As if to confirm this would be so, Mompesson pushed himself off from the sill and walked towards the centre of the room. But his companion came to meet him before he had gone far—and it wasn’t Lady Powerstock. Leonora, dressed for dinner in a black evening gown, came into my view. She had known precisely when I should go to the observatory because she had planned what it was that I would see there. Mompesson paused by her right shoulder and took her arm as if to lead her elsewhere, but she stayed where she was and looked directly up towards me. She could not see me, of course, but she knew that I was there. And in her face I could imagine I read the message: “Now you have your answer.” Mompesson jerked at her arm—painfully, to judge by her expression—yet still she did not move. He turned and spoke to her and she replied without looking at him. Her gaze was still to the window, angled fixedly towards me.

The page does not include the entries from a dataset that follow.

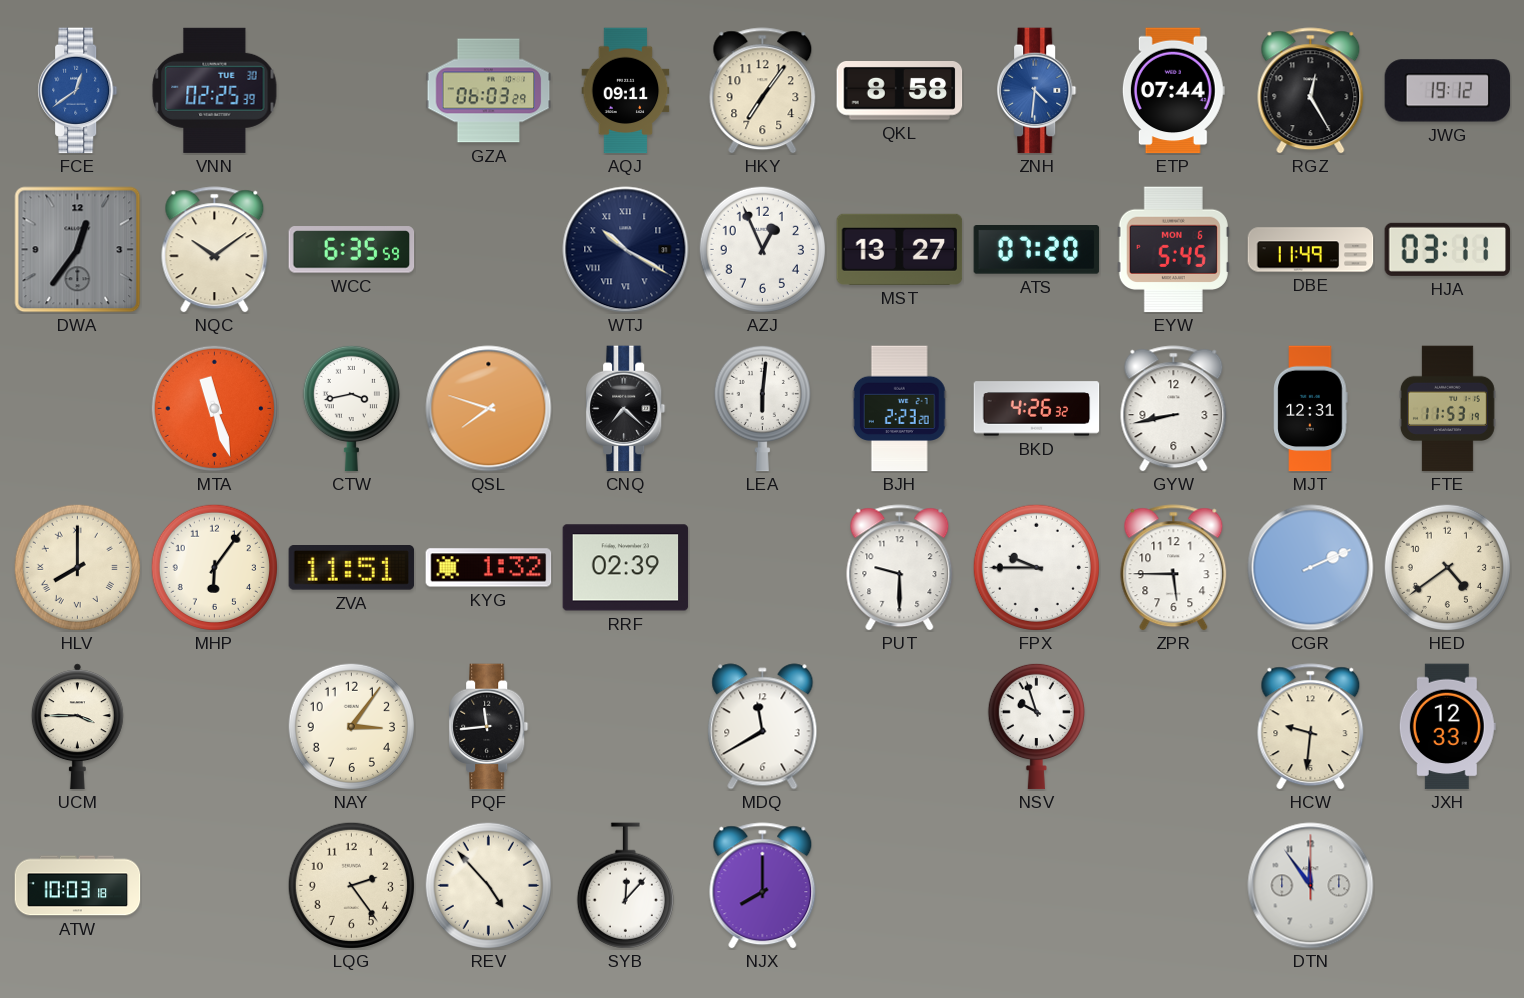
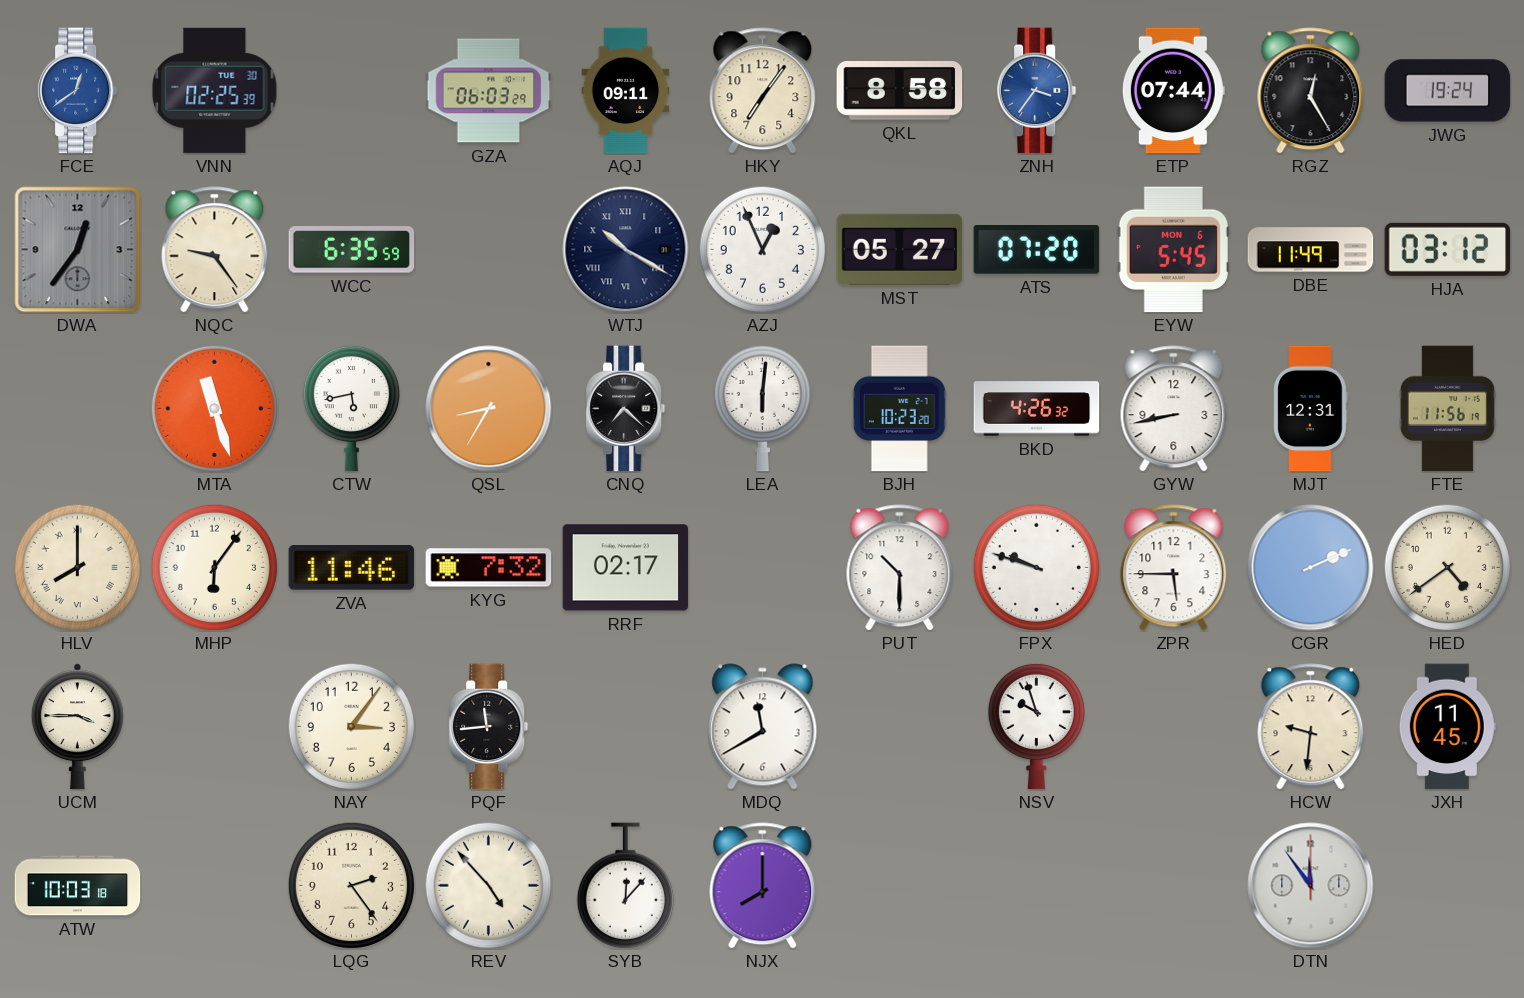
ZNH: 4:31 -> 3:36
JWG: 19:12 -> 19:24
NQC: 10:09 -> 9:24
MST: 13:27 -> 05:27
HJA: 03:11 -> 03:12
CTW: 3:43 -> 5:43
QSL: 7:48 -> 8:35
BJH: 2:23 -> 10:23
FTE: 11:53 -> 11:56
ZVA: 11:51 -> 11:46
KYG: 1:32 -> 7:32
RRF: 02:39 -> 02:17
PUT: 9:30 -> 10:30
FPX: 9:45 -> 9:48
JXH: 12:33 -> 11:45
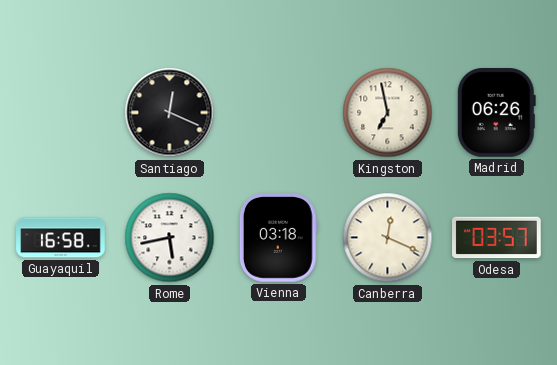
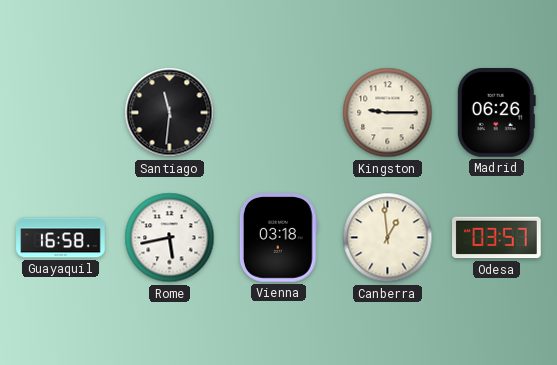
Santiago: 12:19 -> 11:31
Kingston: 6:58 -> 9:15
Canberra: 12:19 -> 12:59
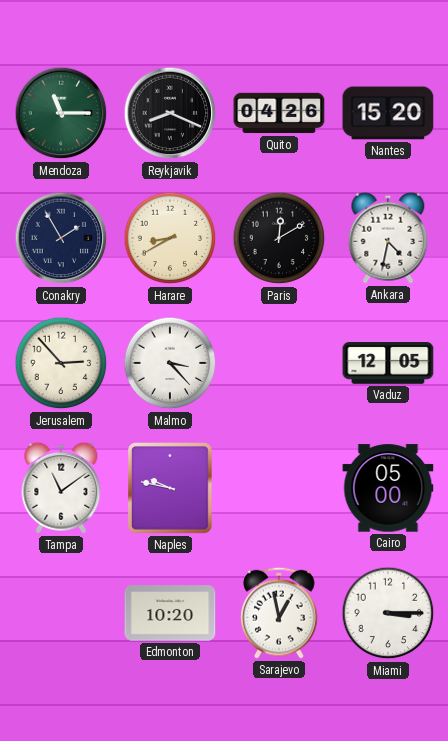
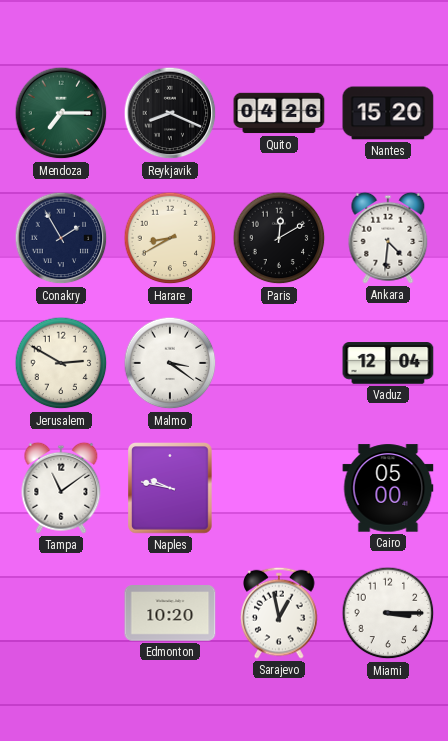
Mendoza: 11:15 -> 7:15
Ankara: 4:32 -> 4:31
Jerusalem: 2:53 -> 2:50
Malmo: 3:23 -> 3:21
Vaduz: 12:05 -> 12:04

Mompesson stood behind her and placed his hands on her shoulders with no sign of gentleness. Again, there was an exchange of words. Then he began to unbutton the back of her dress, slowly, with an air of leisure, almost of familiarity. When he’d finished, he tugged the garment free at either shoulder. Leonora stood still and expressionless as it fell in folds about her feet, yet her gaze remained fixed in my direction.

What followed was frightening in its very inevitability, in its involvement of me—a mere observer—as a kind of participant.